Skoliomonas

Scientific classification
- Domain: Eukaryota
- Clade: Metamonada
- Class: Notopharyngea
- Order: Skoliomonadida Shiratori et al., 2026
- Family: Skoliomonadidae Shiratori et al., 2026
- Genus: Skoliomonas Eglit & Simpson, 2024
- Species: S. litria
- Binomial name: Skoliomonas litria Eglit & Simpson, 2024
- Type strain: TZLM1-RC

= Skoliomonas =

- Authority: Eglit & Simpson, 2024
- Parent authority: Eglit & Simpson, 2024

Genus of basal eukaryotes

Skoliomonas is a genus of anaerobic protists closely related to barthelonids, a small group of basal eukaryotes within the phylum Metamonada. It is a monotypic genus containing the sole species Skoliomonas litria. Members of this genus are informally named skoliomonads. They are found inhabiting hypersaline alkaline lakes in Tanzania and North America.

== Etymology ==

The name Skoliomonas derives from Greek σκολιός (skolios) 'bent', 'crooked', which refers to the hunched appearance of the cell and the twisted venral groove, and μονάς (monas) 'unit', a common suffix used for unicellular protists. The specific epithet litria comes from Ancient Greek ́τρον (litron), an alternative form of νίτρον (nitron), meaning sodium carbonate; the term was used by Herodotus to describe embalming salts used for mummification in Ancient Egypt, harvested from carbonate-rich soda lakes of the Natron Valley. The authors of the species chose the African-specific version of the Ancient Greek word to reflect the African type locality and the possible relevance of these alkaline lakes to local human culture and history.

== Description ==

Skoliomonads are flagellates, unicellular protists (a type of eukaryote) that use flagella for movement. Their cells are rounded at their anterior end and pointy at their posterior, with a flattened ventral side and a dorsal hump. The ventral side contains a major groove, which is characteristic of other basal eukaryotes such as excavates. The cells are asymmetrical: the left side of the cell contains the majority of the cytoplasm, including the nucleus and various large vacuoles for digestion, often containing bacteria which constitute their prey. The right side is occupied almost entirely by the right edge of the groove. The type isolate, TZLM3-RCL, has been observed forming complex cysts with two walls and a conspicuous plugged pore, something unique among metamonads.

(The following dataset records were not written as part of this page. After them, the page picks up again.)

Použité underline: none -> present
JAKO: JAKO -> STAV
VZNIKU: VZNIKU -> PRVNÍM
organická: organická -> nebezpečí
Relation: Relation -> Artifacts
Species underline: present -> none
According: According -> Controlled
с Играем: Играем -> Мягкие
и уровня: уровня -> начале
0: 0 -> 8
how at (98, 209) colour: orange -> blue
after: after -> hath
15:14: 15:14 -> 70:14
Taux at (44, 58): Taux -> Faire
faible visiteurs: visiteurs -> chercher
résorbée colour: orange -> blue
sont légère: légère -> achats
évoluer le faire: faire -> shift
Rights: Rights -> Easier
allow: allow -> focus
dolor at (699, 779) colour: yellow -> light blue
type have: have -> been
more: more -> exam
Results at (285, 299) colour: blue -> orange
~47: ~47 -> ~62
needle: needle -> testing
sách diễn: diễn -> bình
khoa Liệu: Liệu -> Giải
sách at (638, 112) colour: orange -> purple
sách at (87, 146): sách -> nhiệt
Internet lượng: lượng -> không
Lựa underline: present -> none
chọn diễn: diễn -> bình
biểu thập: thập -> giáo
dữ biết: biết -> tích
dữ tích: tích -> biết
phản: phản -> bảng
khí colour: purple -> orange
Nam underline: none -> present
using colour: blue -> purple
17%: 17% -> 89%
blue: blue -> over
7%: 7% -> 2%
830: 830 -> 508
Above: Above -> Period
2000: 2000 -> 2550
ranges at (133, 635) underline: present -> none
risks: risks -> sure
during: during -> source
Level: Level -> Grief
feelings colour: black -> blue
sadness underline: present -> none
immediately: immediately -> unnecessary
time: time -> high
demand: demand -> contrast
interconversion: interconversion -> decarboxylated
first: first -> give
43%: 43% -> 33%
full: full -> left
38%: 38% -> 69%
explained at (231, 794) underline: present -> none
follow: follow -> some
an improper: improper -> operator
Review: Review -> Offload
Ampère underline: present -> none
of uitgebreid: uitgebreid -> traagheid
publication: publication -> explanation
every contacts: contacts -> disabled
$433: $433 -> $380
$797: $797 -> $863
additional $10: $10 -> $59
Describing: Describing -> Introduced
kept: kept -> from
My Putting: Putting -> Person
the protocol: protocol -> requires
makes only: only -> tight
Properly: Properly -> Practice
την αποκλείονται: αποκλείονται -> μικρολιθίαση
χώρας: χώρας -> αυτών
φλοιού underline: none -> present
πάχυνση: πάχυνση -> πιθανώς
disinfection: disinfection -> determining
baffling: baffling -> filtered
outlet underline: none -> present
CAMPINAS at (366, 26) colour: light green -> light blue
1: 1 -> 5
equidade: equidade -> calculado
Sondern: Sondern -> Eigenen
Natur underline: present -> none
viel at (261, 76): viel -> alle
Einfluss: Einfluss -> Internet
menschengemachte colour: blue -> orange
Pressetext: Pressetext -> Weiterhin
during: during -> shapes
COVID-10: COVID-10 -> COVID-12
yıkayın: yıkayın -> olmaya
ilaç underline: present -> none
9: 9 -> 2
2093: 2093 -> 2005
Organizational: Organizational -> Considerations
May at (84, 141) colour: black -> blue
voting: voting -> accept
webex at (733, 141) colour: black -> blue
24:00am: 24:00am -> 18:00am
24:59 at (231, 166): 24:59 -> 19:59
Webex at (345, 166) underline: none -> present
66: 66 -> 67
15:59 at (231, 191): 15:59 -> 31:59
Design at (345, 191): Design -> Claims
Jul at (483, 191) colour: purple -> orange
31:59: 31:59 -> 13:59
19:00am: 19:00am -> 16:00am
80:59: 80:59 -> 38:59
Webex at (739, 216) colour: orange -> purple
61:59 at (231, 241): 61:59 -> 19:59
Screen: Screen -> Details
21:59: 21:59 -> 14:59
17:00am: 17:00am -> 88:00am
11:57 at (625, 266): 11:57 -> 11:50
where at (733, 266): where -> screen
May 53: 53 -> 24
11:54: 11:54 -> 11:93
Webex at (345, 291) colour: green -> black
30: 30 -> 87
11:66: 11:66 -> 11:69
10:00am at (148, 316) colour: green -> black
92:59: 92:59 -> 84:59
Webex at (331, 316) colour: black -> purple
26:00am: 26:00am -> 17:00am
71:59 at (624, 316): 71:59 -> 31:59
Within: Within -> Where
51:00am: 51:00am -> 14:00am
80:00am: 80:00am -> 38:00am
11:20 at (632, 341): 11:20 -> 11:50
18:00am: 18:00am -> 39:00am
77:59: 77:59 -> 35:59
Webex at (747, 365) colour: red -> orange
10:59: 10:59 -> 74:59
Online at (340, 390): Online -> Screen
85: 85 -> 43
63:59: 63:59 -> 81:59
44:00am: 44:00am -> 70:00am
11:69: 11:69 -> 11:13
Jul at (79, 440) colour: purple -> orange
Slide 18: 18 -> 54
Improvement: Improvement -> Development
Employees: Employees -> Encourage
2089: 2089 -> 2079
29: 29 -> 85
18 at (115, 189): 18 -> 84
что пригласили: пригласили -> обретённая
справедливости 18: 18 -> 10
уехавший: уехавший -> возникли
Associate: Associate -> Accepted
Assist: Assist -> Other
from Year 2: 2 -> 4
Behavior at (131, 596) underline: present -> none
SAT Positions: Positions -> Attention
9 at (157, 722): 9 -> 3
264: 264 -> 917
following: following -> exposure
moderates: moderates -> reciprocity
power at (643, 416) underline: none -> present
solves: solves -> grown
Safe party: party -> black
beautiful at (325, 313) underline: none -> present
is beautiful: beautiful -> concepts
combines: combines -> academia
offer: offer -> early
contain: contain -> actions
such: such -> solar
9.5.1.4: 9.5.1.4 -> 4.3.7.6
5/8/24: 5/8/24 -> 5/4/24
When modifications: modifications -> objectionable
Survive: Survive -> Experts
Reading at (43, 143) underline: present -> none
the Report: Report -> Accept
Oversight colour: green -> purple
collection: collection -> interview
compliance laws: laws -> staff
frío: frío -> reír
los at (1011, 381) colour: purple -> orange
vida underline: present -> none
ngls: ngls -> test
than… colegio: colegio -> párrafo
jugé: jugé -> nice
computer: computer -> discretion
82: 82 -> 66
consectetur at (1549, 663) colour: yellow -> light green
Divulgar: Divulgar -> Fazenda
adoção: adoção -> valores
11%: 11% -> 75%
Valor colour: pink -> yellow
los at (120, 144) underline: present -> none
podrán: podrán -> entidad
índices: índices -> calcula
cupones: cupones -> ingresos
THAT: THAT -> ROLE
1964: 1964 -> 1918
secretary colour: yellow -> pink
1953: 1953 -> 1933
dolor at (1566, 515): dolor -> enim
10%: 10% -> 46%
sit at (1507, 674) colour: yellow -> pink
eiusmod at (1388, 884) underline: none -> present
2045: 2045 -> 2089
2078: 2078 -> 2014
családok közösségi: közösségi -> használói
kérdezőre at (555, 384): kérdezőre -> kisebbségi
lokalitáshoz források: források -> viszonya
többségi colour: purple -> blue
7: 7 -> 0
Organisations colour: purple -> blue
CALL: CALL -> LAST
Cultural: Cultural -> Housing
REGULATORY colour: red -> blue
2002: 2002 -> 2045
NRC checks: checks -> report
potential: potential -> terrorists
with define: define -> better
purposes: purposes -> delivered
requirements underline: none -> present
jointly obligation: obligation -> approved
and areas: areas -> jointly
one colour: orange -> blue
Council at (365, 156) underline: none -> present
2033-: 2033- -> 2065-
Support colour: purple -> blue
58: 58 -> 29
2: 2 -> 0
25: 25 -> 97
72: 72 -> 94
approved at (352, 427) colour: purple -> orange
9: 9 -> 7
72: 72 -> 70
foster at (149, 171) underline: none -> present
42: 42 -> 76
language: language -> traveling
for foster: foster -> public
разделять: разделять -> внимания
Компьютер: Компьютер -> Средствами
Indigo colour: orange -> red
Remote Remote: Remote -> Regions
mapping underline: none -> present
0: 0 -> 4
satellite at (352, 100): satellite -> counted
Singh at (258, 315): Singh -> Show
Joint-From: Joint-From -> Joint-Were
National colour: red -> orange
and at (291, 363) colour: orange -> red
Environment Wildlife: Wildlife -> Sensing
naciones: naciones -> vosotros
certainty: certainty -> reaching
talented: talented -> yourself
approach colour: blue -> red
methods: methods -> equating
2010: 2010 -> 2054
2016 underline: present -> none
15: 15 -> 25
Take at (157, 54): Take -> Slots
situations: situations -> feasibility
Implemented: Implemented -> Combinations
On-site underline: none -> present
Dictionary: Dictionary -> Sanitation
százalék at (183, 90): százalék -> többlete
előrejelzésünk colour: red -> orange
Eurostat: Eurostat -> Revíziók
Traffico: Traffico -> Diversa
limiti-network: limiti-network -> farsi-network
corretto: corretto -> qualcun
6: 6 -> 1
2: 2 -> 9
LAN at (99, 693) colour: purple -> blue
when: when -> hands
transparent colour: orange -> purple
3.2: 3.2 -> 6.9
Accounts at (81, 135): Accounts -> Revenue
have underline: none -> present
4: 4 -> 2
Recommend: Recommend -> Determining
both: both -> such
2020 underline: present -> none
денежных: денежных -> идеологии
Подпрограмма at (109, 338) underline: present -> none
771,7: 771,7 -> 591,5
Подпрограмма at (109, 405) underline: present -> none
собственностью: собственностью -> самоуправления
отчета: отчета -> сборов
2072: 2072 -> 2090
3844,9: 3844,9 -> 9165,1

Each cell has two flagella of different lengths, inserted sub-apically and facing the ventral side of the cell. A conspicuous "lip" structure extends from the flagellar insertion along the right side of the ventral groove to the base of the posterior pointy end. The anterior flagellum is around the same length as the cell, and it is pointed forward. The posterior flagellum is twice as long, and features a conspicuously broad flagellar vane around 1 μm wide along the length of the groove, directed away from the cell body.

The ventral groove curves gently to the right as it extends down the cell, and its posterior end has a large opening that gives way to a large cytopharynx underneath its right edge. The cytopharynx, supported by a robust intracellular structure, extends along the dorsal side toward the cell's anterior apex. This is unique to skoliomonads and barthelonids, since the cytopharynx of most known metamonads (Carpediemonas-like organisms) is short, discrete and points toward the left side of the cells. Skoliomonads are similar to most other metamonads in their big flagellar vane, which barthelonids lack.

== Ecology ==

Skoliomonads are anaerobe microorganisms that feed on bacteria. In particular, Skoliomonas litria is a haloalkaliphilic anaerobe, as it inhabits a hypersaline and alkaline soda lake.

== Taxonomy ==

The genus Skoliomonas was described by protistologists Yana Eglit and Alastair G.B. Simpson, from strains of metamonad flagellates isolated from alkaline hypersaline sediments found at various soda lakes: Lake Manyara in Tanzania, Goodenough Lake in British Columbia, Canada, and Soap Lake in Washington state, USA. The isolates were cultivated, observed under light microscopy and transmission electron microscopy, and genetically sequenced in order to discover their phylogenetic position. Following the results, the authors published in 2024 the description of this genus, along with its type and only species Skoliomonas litria.

In phylogenetic analyses using the SSU rRNA gene, a clade composed of Skoliomonas isolates, informally named "skoliomonads", is the sister group to barthelonids, which are in turn closely related to Fornicata within the phylum Metamonada.